◆ What needs to be done: Rewrite the data below with "Document page" replaced by "Rendered page" and all else unchanged.

### Data shown

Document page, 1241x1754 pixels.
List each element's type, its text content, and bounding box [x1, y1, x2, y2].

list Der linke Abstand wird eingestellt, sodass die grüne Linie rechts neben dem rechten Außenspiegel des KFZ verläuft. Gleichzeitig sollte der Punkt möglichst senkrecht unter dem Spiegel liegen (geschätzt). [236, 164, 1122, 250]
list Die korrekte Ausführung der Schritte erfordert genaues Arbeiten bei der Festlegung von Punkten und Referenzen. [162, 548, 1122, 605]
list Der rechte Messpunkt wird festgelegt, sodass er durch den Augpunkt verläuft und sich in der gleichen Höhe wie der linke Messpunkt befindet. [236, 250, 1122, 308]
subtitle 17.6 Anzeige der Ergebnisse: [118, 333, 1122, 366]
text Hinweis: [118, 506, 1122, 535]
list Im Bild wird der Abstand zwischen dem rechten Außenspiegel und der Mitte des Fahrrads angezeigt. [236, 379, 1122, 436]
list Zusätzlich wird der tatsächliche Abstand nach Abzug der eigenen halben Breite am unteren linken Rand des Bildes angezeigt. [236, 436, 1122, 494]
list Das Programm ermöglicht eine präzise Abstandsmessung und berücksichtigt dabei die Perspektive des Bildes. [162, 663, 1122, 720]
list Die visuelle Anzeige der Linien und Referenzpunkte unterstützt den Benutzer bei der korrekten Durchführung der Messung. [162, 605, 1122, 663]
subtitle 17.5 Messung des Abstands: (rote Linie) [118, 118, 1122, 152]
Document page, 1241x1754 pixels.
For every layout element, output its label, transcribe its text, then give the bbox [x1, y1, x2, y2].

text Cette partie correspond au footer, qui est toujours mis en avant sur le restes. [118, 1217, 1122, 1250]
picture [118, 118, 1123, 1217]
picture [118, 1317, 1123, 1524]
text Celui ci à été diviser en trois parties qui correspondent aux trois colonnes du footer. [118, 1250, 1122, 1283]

######

◆ Answer below:
Rendered page, 1241x1754 pixels.
List each element's type, its text content, and bounding box [x1, y1, x2, y2].

list Der linke Abstand wird eingestellt, sodass die grüne Linie rechts neben dem rechten Außenspiegel des KFZ verläuft. Gleichzeitig sollte der Punkt möglichst senkrecht unter dem Spiegel liegen (geschätzt). [236, 164, 1122, 250]
list Die korrekte Ausführung der Schritte erfordert genaues Arbeiten bei der Festlegung von Punkten und Referenzen. [162, 548, 1122, 605]
list Der rechte Messpunkt wird festgelegt, sodass er durch den Augpunkt verläuft und sich in der gleichen Höhe wie der linke Messpunkt befindet. [236, 250, 1122, 308]
subtitle 17.6 Anzeige der Ergebnisse: [118, 333, 1122, 366]
text Hinweis: [118, 506, 1122, 535]
list Im Bild wird der Abstand zwischen dem rechten Außenspiegel und der Mitte des Fahrrads angezeigt. [236, 379, 1122, 436]
list Zusätzlich wird der tatsächliche Abstand nach Abzug der eigenen halben Breite am unteren linken Rand des Bildes angezeigt. [236, 436, 1122, 494]
list Das Programm ermöglicht eine präzise Abstandsmessung und berücksichtigt dabei die Perspektive des Bildes. [162, 663, 1122, 720]
list Die visuelle Anzeige der Linien und Referenzpunkte unterstützt den Benutzer bei der korrekten Durchführung der Messung. [162, 605, 1122, 663]
subtitle 17.5 Messung des Abstands: (rote Linie) [118, 118, 1122, 152]
Rendered page, 1241x1754 pixels.
For every layout element, output its label, transcribe its text, then give the bbox [x1, y1, x2, y2].

text Cette partie correspond au footer, qui est toujours mis en avant sur le restes. [118, 1217, 1122, 1250]
picture [118, 118, 1123, 1217]
picture [118, 1317, 1123, 1524]
text Celui ci à été diviser en trois parties qui correspondent aux trois colonnes du footer. [118, 1250, 1122, 1283]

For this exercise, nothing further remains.